Work task –
Below are records; reproduce exactly the lines from the one that has "M461,342L504,344L502,375L460,373Z" through the one that has "M1107,429L1123,450L1081,481L1066,460Z", ends included, and nothing more.

Exercise input –

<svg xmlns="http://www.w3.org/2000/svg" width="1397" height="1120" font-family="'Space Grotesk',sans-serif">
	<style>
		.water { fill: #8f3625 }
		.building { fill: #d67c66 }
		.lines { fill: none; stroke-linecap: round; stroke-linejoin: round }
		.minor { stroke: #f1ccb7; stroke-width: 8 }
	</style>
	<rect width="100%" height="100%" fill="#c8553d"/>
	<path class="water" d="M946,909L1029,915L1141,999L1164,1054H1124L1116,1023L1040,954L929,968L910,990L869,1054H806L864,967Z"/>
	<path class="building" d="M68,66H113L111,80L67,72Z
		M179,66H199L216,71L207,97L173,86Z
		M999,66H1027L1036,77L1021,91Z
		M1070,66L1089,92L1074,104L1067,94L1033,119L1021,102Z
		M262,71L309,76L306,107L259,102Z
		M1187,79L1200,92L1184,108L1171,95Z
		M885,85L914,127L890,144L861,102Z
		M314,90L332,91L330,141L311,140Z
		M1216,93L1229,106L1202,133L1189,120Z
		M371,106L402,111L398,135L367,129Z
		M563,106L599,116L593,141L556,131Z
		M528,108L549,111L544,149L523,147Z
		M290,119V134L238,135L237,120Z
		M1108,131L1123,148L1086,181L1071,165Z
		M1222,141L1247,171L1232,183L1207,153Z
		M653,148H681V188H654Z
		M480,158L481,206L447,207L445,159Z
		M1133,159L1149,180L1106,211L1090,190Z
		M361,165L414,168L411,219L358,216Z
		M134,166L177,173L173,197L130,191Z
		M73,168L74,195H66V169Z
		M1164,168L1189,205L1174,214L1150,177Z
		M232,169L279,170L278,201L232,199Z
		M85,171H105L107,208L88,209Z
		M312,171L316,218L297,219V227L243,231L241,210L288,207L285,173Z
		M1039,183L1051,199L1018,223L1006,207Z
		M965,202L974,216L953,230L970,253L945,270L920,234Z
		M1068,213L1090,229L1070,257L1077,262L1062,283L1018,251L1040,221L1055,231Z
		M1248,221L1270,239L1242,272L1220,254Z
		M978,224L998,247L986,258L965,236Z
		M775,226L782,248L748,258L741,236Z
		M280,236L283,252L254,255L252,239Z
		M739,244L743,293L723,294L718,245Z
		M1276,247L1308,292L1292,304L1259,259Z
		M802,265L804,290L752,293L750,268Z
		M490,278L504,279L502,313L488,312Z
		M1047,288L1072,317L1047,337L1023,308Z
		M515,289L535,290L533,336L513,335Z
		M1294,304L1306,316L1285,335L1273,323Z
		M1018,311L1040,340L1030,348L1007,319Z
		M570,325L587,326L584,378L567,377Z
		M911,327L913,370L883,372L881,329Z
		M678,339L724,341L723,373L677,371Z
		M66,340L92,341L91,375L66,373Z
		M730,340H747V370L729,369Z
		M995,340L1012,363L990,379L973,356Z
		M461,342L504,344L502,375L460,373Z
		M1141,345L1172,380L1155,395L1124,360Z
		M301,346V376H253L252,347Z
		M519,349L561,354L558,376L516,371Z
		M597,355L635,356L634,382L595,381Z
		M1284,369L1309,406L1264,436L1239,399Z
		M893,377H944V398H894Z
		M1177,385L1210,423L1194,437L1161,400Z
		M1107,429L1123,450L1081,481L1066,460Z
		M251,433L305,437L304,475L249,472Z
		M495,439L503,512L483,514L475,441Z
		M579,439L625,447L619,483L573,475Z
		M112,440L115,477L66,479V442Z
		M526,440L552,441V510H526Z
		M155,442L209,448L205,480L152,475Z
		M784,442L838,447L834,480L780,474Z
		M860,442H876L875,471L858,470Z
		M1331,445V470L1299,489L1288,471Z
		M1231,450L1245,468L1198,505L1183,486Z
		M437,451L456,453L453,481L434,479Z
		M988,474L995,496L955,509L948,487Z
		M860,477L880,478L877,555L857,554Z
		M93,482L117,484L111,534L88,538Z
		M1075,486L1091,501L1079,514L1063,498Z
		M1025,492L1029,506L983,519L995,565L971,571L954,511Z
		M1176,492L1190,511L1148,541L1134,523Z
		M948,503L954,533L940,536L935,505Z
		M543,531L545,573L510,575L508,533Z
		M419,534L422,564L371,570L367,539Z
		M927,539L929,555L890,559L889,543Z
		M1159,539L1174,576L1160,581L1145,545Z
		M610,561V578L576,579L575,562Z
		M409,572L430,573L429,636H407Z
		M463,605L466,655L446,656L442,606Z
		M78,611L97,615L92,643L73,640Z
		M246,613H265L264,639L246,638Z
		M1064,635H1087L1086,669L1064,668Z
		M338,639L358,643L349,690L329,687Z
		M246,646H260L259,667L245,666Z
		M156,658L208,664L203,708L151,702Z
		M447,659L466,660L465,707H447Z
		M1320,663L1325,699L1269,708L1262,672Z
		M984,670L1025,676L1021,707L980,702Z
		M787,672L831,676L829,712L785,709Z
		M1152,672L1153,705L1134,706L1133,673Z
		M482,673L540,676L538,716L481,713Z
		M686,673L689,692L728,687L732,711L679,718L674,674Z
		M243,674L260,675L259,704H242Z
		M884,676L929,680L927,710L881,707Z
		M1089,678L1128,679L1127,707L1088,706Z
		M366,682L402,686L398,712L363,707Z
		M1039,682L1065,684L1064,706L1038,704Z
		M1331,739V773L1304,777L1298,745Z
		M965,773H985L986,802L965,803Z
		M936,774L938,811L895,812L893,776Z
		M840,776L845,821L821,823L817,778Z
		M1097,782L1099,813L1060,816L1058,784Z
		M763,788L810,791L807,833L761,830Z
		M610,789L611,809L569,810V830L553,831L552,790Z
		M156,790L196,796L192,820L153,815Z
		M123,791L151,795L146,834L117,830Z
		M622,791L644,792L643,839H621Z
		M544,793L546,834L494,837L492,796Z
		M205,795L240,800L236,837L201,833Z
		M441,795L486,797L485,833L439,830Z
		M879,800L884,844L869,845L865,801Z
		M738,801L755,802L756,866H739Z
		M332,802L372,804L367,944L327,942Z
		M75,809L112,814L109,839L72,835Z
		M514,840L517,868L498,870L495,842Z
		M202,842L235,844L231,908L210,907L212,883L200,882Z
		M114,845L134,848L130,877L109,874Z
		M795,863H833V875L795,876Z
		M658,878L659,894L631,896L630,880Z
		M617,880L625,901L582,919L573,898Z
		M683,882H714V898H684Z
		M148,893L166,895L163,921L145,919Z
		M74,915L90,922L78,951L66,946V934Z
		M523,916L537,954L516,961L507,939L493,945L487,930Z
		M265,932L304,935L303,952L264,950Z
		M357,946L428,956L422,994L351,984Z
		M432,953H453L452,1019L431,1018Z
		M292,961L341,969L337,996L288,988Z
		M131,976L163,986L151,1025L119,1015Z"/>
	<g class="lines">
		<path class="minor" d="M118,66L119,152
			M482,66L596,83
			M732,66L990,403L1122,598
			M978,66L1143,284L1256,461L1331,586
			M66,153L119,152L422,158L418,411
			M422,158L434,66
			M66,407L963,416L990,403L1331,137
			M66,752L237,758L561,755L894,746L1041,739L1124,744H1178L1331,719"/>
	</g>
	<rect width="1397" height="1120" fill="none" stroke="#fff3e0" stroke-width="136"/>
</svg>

Result of the task –
		M461,342L504,344L502,375L460,373Z
		M1141,345L1172,380L1155,395L1124,360Z
		M301,346V376H253L252,347Z
		M519,349L561,354L558,376L516,371Z
		M597,355L635,356L634,382L595,381Z
		M1284,369L1309,406L1264,436L1239,399Z
		M893,377H944V398H894Z
		M1177,385L1210,423L1194,437L1161,400Z
		M1107,429L1123,450L1081,481L1066,460Z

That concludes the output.